• **Objet de la tâche**: Recopiez les lignes du listing en substituant « hour gridlines » à « hour lines » partout où il apparaît ; le reste demeure inchangé.

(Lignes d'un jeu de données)
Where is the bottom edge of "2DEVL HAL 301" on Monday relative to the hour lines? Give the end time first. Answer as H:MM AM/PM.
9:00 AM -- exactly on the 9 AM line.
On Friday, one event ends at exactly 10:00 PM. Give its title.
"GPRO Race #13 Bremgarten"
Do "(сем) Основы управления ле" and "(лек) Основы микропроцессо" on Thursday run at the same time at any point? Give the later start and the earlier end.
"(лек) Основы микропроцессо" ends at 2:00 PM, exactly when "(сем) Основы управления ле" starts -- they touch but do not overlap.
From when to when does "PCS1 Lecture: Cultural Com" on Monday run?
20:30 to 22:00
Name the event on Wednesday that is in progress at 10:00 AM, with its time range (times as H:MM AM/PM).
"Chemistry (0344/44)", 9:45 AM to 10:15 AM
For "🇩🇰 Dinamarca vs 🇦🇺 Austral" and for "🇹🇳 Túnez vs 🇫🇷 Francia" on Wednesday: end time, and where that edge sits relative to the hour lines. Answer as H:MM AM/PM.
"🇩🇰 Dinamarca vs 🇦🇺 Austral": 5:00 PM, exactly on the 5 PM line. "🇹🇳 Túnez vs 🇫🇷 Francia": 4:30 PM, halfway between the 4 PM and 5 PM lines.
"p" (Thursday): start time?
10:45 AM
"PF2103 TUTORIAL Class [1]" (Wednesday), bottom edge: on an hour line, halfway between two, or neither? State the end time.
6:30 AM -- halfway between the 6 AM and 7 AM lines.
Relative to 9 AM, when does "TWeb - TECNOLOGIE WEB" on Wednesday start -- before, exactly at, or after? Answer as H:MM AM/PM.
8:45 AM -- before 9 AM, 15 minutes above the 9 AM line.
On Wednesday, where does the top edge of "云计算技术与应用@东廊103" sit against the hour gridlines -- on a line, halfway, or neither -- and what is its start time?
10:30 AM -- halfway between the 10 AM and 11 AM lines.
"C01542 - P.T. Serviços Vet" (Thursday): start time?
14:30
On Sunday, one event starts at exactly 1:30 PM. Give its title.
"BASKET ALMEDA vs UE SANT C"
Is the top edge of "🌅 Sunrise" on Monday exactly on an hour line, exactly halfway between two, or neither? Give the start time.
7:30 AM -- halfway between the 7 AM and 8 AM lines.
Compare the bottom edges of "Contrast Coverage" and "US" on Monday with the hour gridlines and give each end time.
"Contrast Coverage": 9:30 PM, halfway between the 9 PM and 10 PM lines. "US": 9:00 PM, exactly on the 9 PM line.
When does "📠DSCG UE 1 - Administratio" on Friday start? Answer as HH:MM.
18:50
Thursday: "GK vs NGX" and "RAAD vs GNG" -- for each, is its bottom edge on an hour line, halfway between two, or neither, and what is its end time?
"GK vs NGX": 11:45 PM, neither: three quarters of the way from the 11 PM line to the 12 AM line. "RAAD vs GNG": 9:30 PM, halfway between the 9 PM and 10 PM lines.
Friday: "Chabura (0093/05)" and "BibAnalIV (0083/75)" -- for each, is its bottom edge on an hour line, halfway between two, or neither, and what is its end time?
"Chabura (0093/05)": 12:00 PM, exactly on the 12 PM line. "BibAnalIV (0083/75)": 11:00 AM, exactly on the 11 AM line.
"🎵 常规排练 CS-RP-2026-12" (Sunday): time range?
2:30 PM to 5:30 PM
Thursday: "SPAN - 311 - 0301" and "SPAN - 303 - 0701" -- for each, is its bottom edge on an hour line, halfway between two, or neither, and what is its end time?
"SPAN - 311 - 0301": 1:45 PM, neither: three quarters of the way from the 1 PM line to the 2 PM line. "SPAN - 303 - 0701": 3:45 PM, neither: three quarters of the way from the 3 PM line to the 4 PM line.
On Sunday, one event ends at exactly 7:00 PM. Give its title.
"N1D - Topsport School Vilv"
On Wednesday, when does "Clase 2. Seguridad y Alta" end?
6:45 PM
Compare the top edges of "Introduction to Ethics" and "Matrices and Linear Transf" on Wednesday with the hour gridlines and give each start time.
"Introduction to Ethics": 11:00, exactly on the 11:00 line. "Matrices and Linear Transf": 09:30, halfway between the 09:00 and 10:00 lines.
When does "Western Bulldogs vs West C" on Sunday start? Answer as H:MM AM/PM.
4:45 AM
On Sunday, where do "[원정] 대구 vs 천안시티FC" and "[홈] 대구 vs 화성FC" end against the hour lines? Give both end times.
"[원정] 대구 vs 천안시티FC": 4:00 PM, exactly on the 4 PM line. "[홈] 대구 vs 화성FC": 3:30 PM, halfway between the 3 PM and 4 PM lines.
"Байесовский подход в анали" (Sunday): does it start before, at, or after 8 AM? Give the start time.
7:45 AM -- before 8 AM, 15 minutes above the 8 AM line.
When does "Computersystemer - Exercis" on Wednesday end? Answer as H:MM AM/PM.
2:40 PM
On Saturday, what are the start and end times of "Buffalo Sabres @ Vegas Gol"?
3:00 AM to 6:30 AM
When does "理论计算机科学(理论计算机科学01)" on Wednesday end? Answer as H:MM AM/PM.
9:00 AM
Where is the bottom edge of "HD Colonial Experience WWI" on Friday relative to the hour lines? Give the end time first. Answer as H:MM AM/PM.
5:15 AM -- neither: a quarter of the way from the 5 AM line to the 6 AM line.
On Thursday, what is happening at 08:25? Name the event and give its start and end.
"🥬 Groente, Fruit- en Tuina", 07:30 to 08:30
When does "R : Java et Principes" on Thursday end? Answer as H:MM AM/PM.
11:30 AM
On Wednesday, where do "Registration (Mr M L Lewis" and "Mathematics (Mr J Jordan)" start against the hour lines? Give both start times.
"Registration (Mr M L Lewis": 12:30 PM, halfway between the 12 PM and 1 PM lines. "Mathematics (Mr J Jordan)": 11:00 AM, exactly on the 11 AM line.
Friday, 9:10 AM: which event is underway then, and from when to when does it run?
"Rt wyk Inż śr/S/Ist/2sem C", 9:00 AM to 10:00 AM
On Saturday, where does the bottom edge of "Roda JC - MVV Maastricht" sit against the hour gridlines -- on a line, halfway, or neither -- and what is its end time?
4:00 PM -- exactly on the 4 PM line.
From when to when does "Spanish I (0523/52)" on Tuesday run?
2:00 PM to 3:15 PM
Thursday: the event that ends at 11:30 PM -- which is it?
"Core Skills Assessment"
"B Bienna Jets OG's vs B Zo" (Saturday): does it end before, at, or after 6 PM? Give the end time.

• **Réponse**:
Where is the bottom edge of "2DEVL HAL 301" on Monday relative to the hour gridlines? Give the end time first. Answer as H:MM AM/PM.
9:00 AM -- exactly on the 9 AM line.
On Friday, one event ends at exactly 10:00 PM. Give its title.
"GPRO Race #13 Bremgarten"
Do "(сем) Основы управления ле" and "(лек) Основы микропроцессо" on Thursday run at the same time at any point? Give the later start and the earlier end.
"(лек) Основы микропроцессо" ends at 2:00 PM, exactly when "(сем) Основы управления ле" starts -- they touch but do not overlap.
From when to when does "PCS1 Lecture: Cultural Com" on Monday run?
20:30 to 22:00
Name the event on Wednesday that is in progress at 10:00 AM, with its time range (times as H:MM AM/PM).
"Chemistry (0344/44)", 9:45 AM to 10:15 AM
For "🇩🇰 Dinamarca vs 🇦🇺 Austral" and for "🇹🇳 Túnez vs 🇫🇷 Francia" on Wednesday: end time, and where that edge sits relative to the hour gridlines. Answer as H:MM AM/PM.
"🇩🇰 Dinamarca vs 🇦🇺 Austral": 5:00 PM, exactly on the 5 PM line. "🇹🇳 Túnez vs 🇫🇷 Francia": 4:30 PM, halfway between the 4 PM and 5 PM lines.
"p" (Thursday): start time?
10:45 AM
"PF2103 TUTORIAL Class [1]" (Wednesday), bottom edge: on an hour line, halfway between two, or neither? State the end time.
6:30 AM -- halfway between the 6 AM and 7 AM lines.
Relative to 9 AM, when does "TWeb - TECNOLOGIE WEB" on Wednesday start -- before, exactly at, or after? Answer as H:MM AM/PM.
8:45 AM -- before 9 AM, 15 minutes above the 9 AM line.
On Wednesday, where does the top edge of "云计算技术与应用@东廊103" sit against the hour gridlines -- on a line, halfway, or neither -- and what is its start time?
10:30 AM -- halfway between the 10 AM and 11 AM lines.
"C01542 - P.T. Serviços Vet" (Thursday): start time?
14:30
On Sunday, one event starts at exactly 1:30 PM. Give its title.
"BASKET ALMEDA vs UE SANT C"
Is the top edge of "🌅 Sunrise" on Monday exactly on an hour line, exactly halfway between two, or neither? Give the start time.
7:30 AM -- halfway between the 7 AM and 8 AM lines.
Compare the bottom edges of "Contrast Coverage" and "US" on Monday with the hour gridlines and give each end time.
"Contrast Coverage": 9:30 PM, halfway between the 9 PM and 10 PM lines. "US": 9:00 PM, exactly on the 9 PM line.
When does "📠DSCG UE 1 - Administratio" on Friday start? Answer as HH:MM.
18:50
Thursday: "GK vs NGX" and "RAAD vs GNG" -- for each, is its bottom edge on an hour line, halfway between two, or neither, and what is its end time?
"GK vs NGX": 11:45 PM, neither: three quarters of the way from the 11 PM line to the 12 AM line. "RAAD vs GNG": 9:30 PM, halfway between the 9 PM and 10 PM lines.
Friday: "Chabura (0093/05)" and "BibAnalIV (0083/75)" -- for each, is its bottom edge on an hour line, halfway between two, or neither, and what is its end time?
"Chabura (0093/05)": 12:00 PM, exactly on the 12 PM line. "BibAnalIV (0083/75)": 11:00 AM, exactly on the 11 AM line.
"🎵 常规排练 CS-RP-2026-12" (Sunday): time range?
2:30 PM to 5:30 PM
Thursday: "SPAN - 311 - 0301" and "SPAN - 303 - 0701" -- for each, is its bottom edge on an hour line, halfway between two, or neither, and what is its end time?
"SPAN - 311 - 0301": 1:45 PM, neither: three quarters of the way from the 1 PM line to the 2 PM line. "SPAN - 303 - 0701": 3:45 PM, neither: three quarters of the way from the 3 PM line to the 4 PM line.
On Sunday, one event ends at exactly 7:00 PM. Give its title.
"N1D - Topsport School Vilv"
On Wednesday, when does "Clase 2. Seguridad y Alta" end?
6:45 PM
Compare the top edges of "Introduction to Ethics" and "Matrices and Linear Transf" on Wednesday with the hour gridlines and give each start time.
"Introduction to Ethics": 11:00, exactly on the 11:00 line. "Matrices and Linear Transf": 09:30, halfway between the 09:00 and 10:00 lines.
When does "Western Bulldogs vs West C" on Sunday start? Answer as H:MM AM/PM.
4:45 AM
On Sunday, where do "[원정] 대구 vs 천안시티FC" and "[홈] 대구 vs 화성FC" end against the hour gridlines? Give both end times.
"[원정] 대구 vs 천안시티FC": 4:00 PM, exactly on the 4 PM line. "[홈] 대구 vs 화성FC": 3:30 PM, halfway between the 3 PM and 4 PM lines.
"Байесовский подход в анали" (Sunday): does it start before, at, or after 8 AM? Give the start time.
7:45 AM -- before 8 AM, 15 minutes above the 8 AM line.
When does "Computersystemer - Exercis" on Wednesday end? Answer as H:MM AM/PM.
2:40 PM
On Saturday, what are the start and end times of "Buffalo Sabres @ Vegas Gol"?
3:00 AM to 6:30 AM
When does "理论计算机科学(理论计算机科学01)" on Wednesday end? Answer as H:MM AM/PM.
9:00 AM
Where is the bottom edge of "HD Colonial Experience WWI" on Friday relative to the hour gridlines? Give the end time first. Answer as H:MM AM/PM.
5:15 AM -- neither: a quarter of the way from the 5 AM line to the 6 AM line.
On Thursday, what is happening at 08:25? Name the event and give its start and end.
"🥬 Groente, Fruit- en Tuina", 07:30 to 08:30
When does "R : Java et Principes" on Thursday end? Answer as H:MM AM/PM.
11:30 AM
On Wednesday, where do "Registration (Mr M L Lewis" and "Mathematics (Mr J Jordan)" start against the hour gridlines? Give both start times.
"Registration (Mr M L Lewis": 12:30 PM, halfway between the 12 PM and 1 PM lines. "Mathematics (Mr J Jordan)": 11:00 AM, exactly on the 11 AM line.
Friday, 9:10 AM: which event is underway then, and from when to when does it run?
"Rt wyk Inż śr/S/Ist/2sem C", 9:00 AM to 10:00 AM
On Saturday, where does the bottom edge of "Roda JC - MVV Maastricht" sit against the hour gridlines -- on a line, halfway, or neither -- and what is its end time?
4:00 PM -- exactly on the 4 PM line.
From when to when does "Spanish I (0523/52)" on Tuesday run?
2:00 PM to 3:15 PM
Thursday: the event that ends at 11:30 PM -- which is it?
"Core Skills Assessment"
"B Bienna Jets OG's vs B Zo" (Saturday): does it end before, at, or after 6 PM? Give the end time.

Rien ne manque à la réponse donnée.